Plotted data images
-------------------------
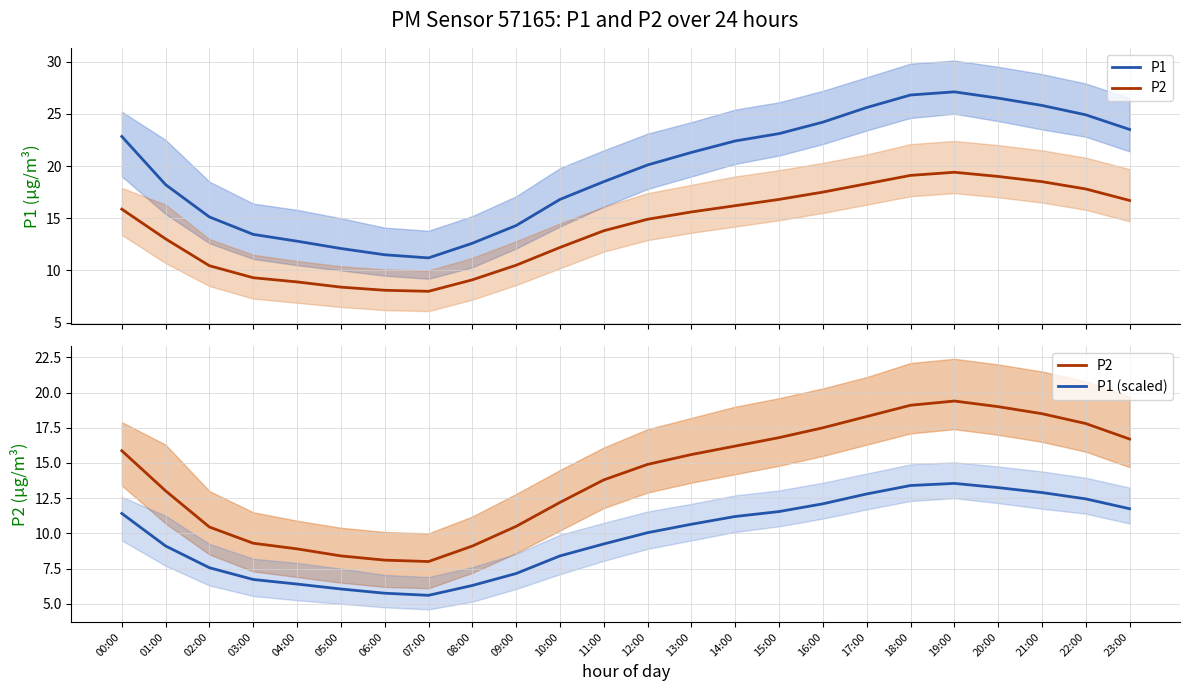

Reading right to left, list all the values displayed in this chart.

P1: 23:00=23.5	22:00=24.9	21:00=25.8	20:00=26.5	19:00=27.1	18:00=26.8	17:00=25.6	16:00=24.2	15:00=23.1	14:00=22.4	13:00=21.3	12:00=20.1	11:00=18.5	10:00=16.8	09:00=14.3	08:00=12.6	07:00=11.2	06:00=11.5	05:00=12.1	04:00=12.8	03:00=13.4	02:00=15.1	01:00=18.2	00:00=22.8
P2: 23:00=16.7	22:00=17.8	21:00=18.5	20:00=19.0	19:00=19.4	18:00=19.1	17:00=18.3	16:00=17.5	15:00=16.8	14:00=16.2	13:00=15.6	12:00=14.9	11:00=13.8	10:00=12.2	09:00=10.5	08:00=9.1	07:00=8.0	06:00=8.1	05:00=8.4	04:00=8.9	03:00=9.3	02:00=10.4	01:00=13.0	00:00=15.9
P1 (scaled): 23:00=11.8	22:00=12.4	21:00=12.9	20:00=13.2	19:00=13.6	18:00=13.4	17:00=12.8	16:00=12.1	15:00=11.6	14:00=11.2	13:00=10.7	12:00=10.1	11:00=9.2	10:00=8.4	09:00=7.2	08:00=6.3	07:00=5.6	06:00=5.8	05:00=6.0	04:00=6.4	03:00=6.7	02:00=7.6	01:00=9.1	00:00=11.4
-------------------------
### The task
Rewrite all the lines above, changing "displayed" to "shown" and keeping everything else the same. Omit the pictures.

### Response below
Reading right to left, list all the values shown in this chart.

P1: 23:00=23.5	22:00=24.9	21:00=25.8	20:00=26.5	19:00=27.1	18:00=26.8	17:00=25.6	16:00=24.2	15:00=23.1	14:00=22.4	13:00=21.3	12:00=20.1	11:00=18.5	10:00=16.8	09:00=14.3	08:00=12.6	07:00=11.2	06:00=11.5	05:00=12.1	04:00=12.8	03:00=13.4	02:00=15.1	01:00=18.2	00:00=22.8
P2: 23:00=16.7	22:00=17.8	21:00=18.5	20:00=19.0	19:00=19.4	18:00=19.1	17:00=18.3	16:00=17.5	15:00=16.8	14:00=16.2	13:00=15.6	12:00=14.9	11:00=13.8	10:00=12.2	09:00=10.5	08:00=9.1	07:00=8.0	06:00=8.1	05:00=8.4	04:00=8.9	03:00=9.3	02:00=10.4	01:00=13.0	00:00=15.9
P1 (scaled): 23:00=11.8	22:00=12.4	21:00=12.9	20:00=13.2	19:00=13.6	18:00=13.4	17:00=12.8	16:00=12.1	15:00=11.6	14:00=11.2	13:00=10.7	12:00=10.1	11:00=9.2	10:00=8.4	09:00=7.2	08:00=6.3	07:00=5.6	06:00=5.8	05:00=6.0	04:00=6.4	03:00=6.7	02:00=7.6	01:00=9.1	00:00=11.4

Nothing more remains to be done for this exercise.